Walking the Cornwall Coast Path from the Lizard, you arrive in Coverack for the night, a sheltered harbour built in 1724  with a beach beside it, suitable for all kinds of watersports, with one of the most successful windsurfing centres in the country. 


The village and its surrounds have a wealth of evidence of its long history, with thriving plants which have grown since before the last Ice Age, flint tools, pottery shards, standing stones, burial mounds and hut circles from the Mezolithic to Iron Ages.   


The Paris Hotel on the harbour was so named after a liner ran aground at nearby Lowland Point in 1899 and three years later another sailing ship bound for West Africa hit the rocks carrying 600 cases of whisky, 400 of brandy and a large consignment of treacle. 


This is just one tale from many to give credence to the many hidey holes in local cottages. The local church was built in the 19th century, before that all wedding and funeral processions had to walk to St Keverne, and just across the road, the fossilised rocks have been found by geologists to be a dramatic junction between the earth’s mantle and the oceanic crust. 


The Harbour Lights cafe is open for snacks until 8.30 pm and The Paris Hotel is a fabulous location on the harbour to eat and drink in a friendly atmosphere.  Alternatively, a candlelit dinner in the restaurant of the Bay Hotel with its stunning uninterrupted views over the ocean, would be a romantic way to spend the evening whilst staying in this unforgettable place.


If you stay in St Keverne, one mile inland from the coastal path, you will find a much larger village, with the buildings clustered around a central square with a couple of pubs, a handful of cottages and a few shops, all overlooked by the 15th century church of St Akervnus. Although the church is built in the typical Cornish style, it has a distinctive octagonal spire, thought to have been added as a daymark for ships as they sailed past the treacherous “Manacles” (meaning Church Rocks from the Cornish Maen Eglos), a barely submerged reef just over a mile offshore and scene of as many as three thousand wrecks. Nowadays, it is a favourite diving site with a wealth of marine life living on a around the skeletons of past ships. 

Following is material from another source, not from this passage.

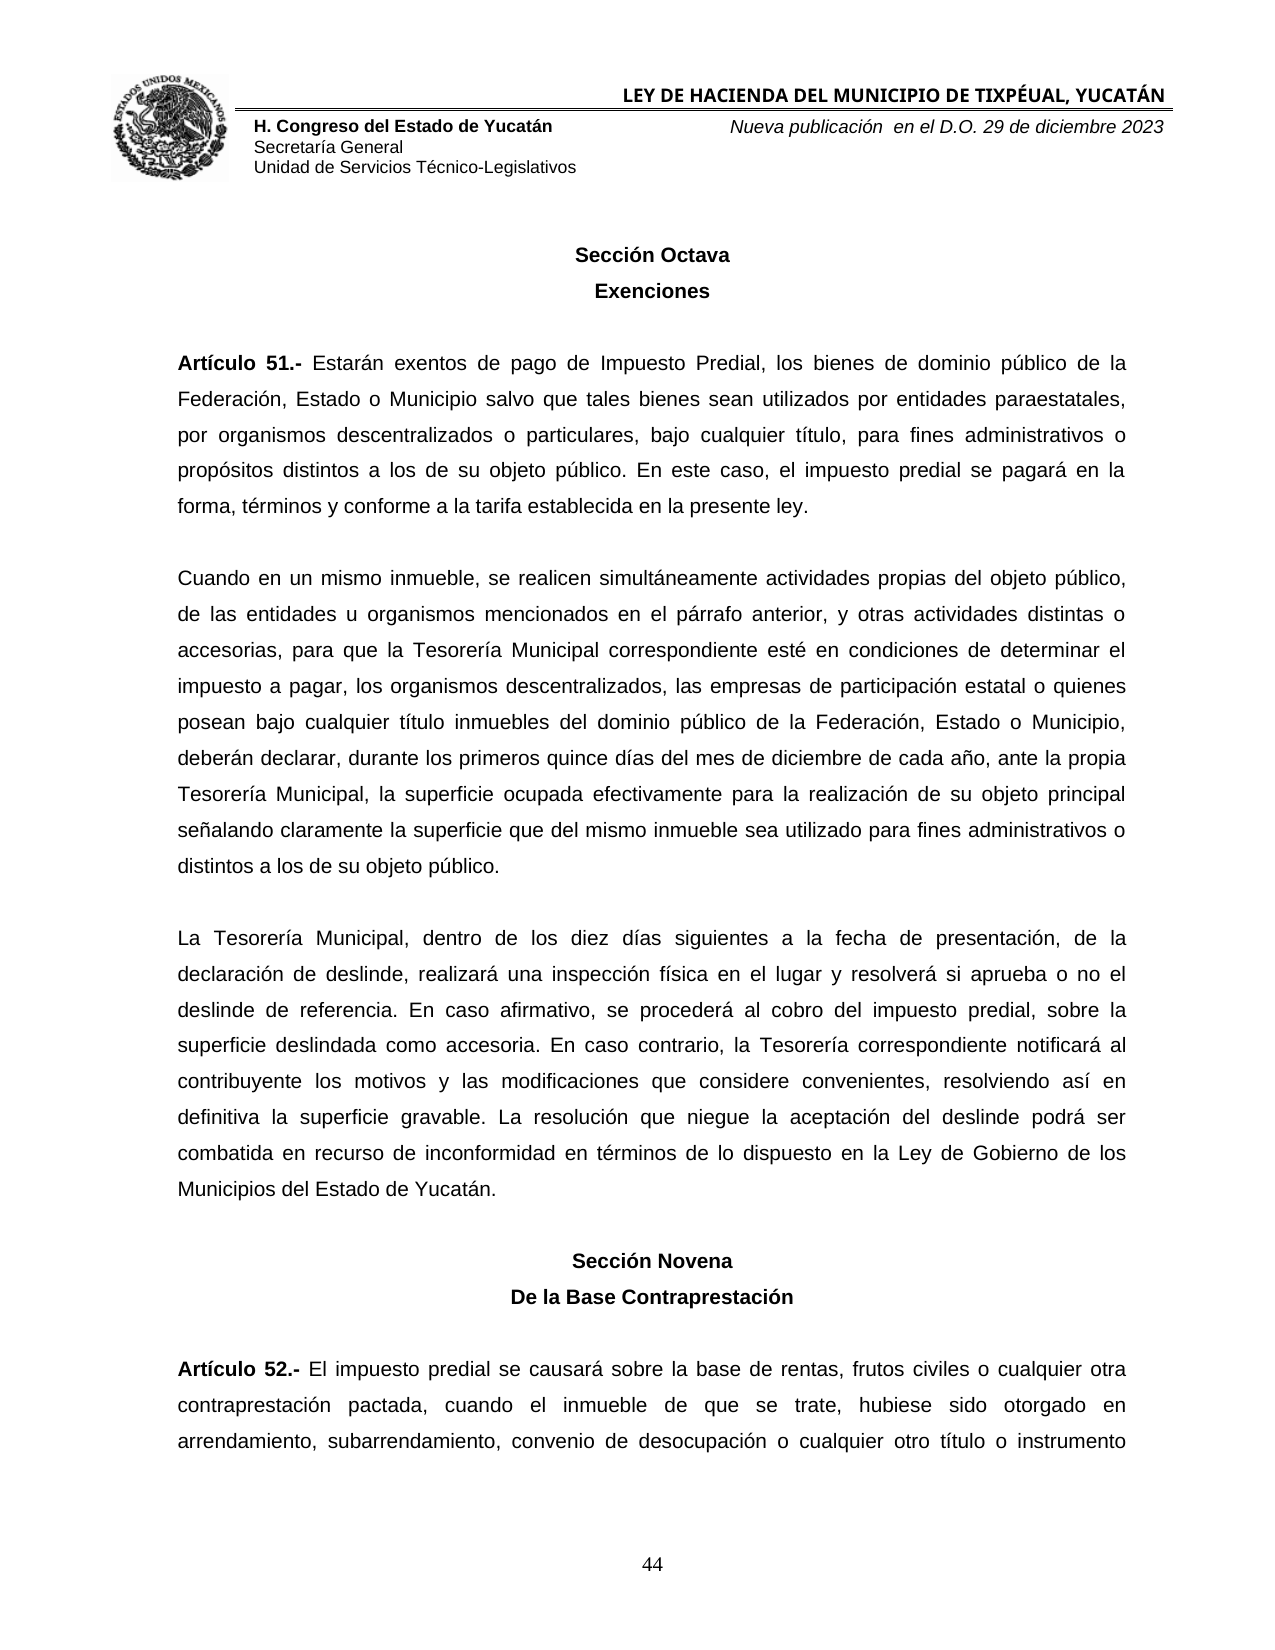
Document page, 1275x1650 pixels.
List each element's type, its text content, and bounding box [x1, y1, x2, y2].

Two famous uprisings have had their roots in St Keverne. 


The first and Cornwall's most famous historical event, was the 1497 Cornish Rebellion when Michael Joseph An Gof led a protest against King Henry VII over the raising of war taxes on impoverished tin miners. Cornwall, at that time, was still very much an independent nation with most inhabitants being Cornish speaking, so a war with Scotland was completely irrelevant to them. Fifteen thousand Cornishmen marched to London where they were met and comprehensively beaten by the King’s men. The two leaders were hung, drawn and quartered, but their memory lives on in the recent bronze statue of the pair, as well as an earlier memorial tablet set into the church wall. 


The Prayer Book Rebellion of 1547, also had a bloody end, with the village priest being executed and his head mounted on a spike on London Bridge!


Finding places to eat in St Keverne is easy. An organic restaurant, The Greenhouse, The White Hart Hotel and two pubs means that your main problem is which one to choose.